| PASSAGE SHOWN |
SOUTHERN AFRICAN ASSOCIATES
Enos Banda
Founder and Chairman, Freetel Group of Companies
Enos is a South African entrepreneur and investment banker who is founder and CEO of the Freetel Group of Companies. Freetel focuses on fund management, portfolio investments in a number of key sectors and investment and transaction advise to a select number of sovereign and international clients. Enos has advised in some of the seminal transactions in South Africa, including the first Johnnic BEE transaction, the then groundbreaking partial privatisation of Telkom SA, and the equally groundbreaking project financing of the first toll road from South African to Maputo. He has served as chairman of the South African National Electricity Regulator and Chairman of the Municipal Infrastructure Investment Unit of the SA Government. He was country head for Credit Suisse First Boston (a global investment bank) and later, head of Africa for HSBC Corporate and Investment Bank, after which he established Freetel. He has developed policies in ICT and drafted national laws in telecommunications and municipal finance and BEE. He has practised law in both the United States and in South Africa. He is admitted to the New York law bar, and he is an Advocate of the Supreme Court of South Africa. Enos is a member of the Board of MMC Norilsk Nickel and the Chairman of the company’s budget committee, and is a member of the Board of Supergroup and its audit committee. He sits on a limited number of boards of unlisted entities.

| EXERCISE |
In the Enos Banda profile, which global investment bank did he serve as country head?

| Extracted page text data |

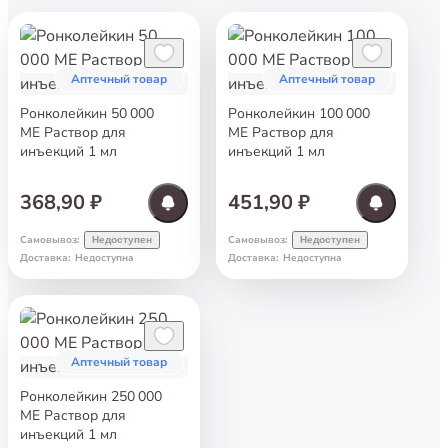
Аптечный товар
Аптечный товар
Ронколейкин 50 000
Ронколейкин 100 000
ME Раствор для
МЕ Раствор для
инъекций 1 мл
инъекций 1 мл
368,90 ₽
451,90 ₽
Самовывоз
:
Самовывоз
:
Недоступен
Недоступен
Доставка
:
Недоступна
Доставка
:
Недоступна
Аптечный товар
Ронколейкин 250 000
МЕ Раствор для
инъекций 1 мл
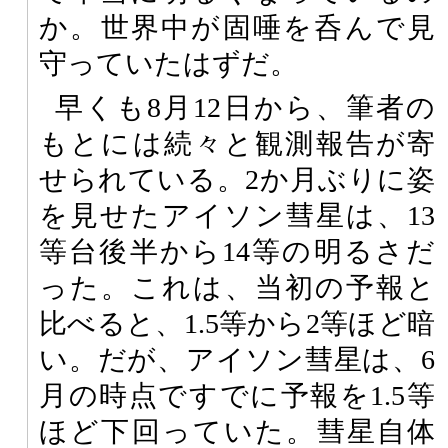
か。世界中が固唾を呑んで見
守っていたはずだ。
早くも8月12日から、筆者の
もとには続々と観測報告が寄
せられている。2か月ぶりに姿
を見せたアイソン彗星は、13
等台後半から14等の明るさだ
った。これは、当初の予報と
比べると、1.5等から2等ほど暗
い。だが、アイソン彗星は、6
月の時点ですでに予報を1.5等
ほど下回っていた。彗星自体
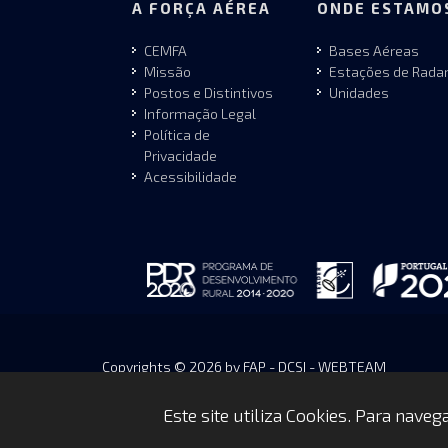
A FORÇA AÉREA
ONDE ESTAMO
CEMFA
Bases Aéreas
Missão
Estações de Rada
Postos e Distintivos
Unidades
Informação Legal
Política de
Privacidade
Acessibilidade
Copyrights © 2026 by FAP - DCSI - WEBTEAM
Este site utiliza Cookies. Para nave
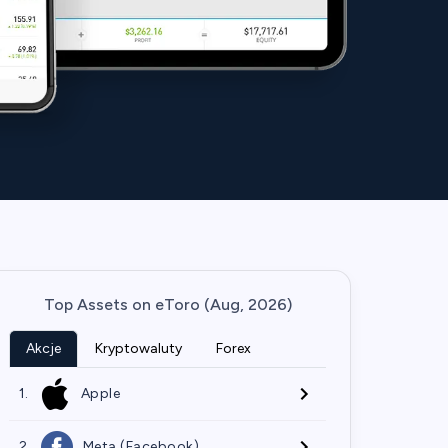
Top Assets on eToro (Aug, 2026)
Akcje
Kryptowaluty
Forex
1.
Apple
2.
Meta (Facebook)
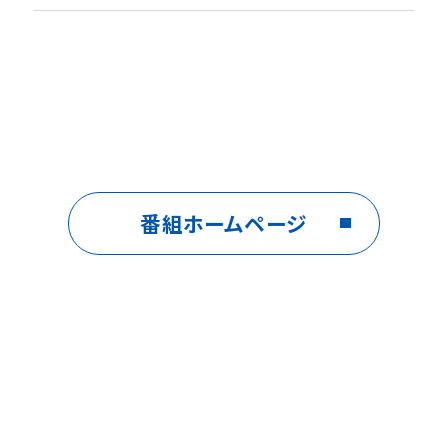
番組ホームページ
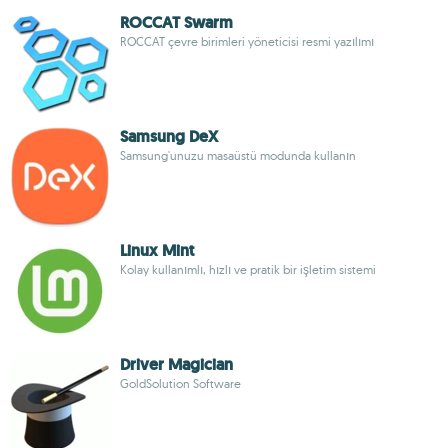
ROCCAT Swarm
ROCCAT çevre birimleri yöneticisi resmi yazılımı
Samsung DeX
Samsung'unuzu masaüstü modunda kullanın
Linux Mint
Kolay kullanımlı, hızlı ve pratik bir işletim sistemi
Driver Magician
GoldSolution Software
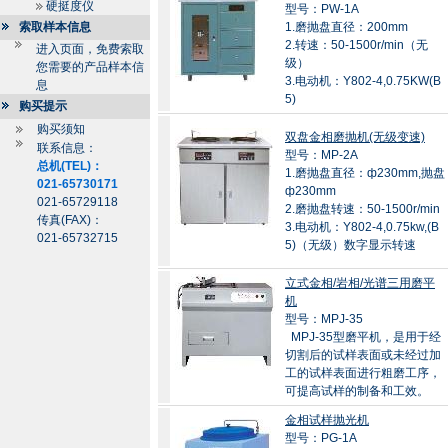
硬挺度仪
型号：PW-1A
索取样本信息
1.磨抛盘直径：200mm
2.转速：50-1500r/min（无
进入页面，免费索取
级）
您需要的产品样本信
3.电动机：Y802-4,0.75KW(B
息
5)
购买提示
购买须知
双盘金相磨抛机(无级变速)
联系信息：
型号：MP-2A
总机(TEL)：
1.磨抛盘直径：ф230mm,抛盘
021-65730171
ф230mm
021-65729118
2.磨抛盘转速：50-1500r/min
传真(FAX)：
3.电动机：Y802-4,0.75kw,(B
021-65732715
5)（无级）数字显示转速
立式金相/岩相/光谱三用磨平
机
型号：MPJ-35
MPJ-35型磨平机，是用于经
切割后的试样表面或未经过加
工的试样表面进行粗磨工序，
可提高试样的制备和工效。
金相试样抛光机
型号：PG-1A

| REPLY TO THE TASK |
Credit Suisse First Boston.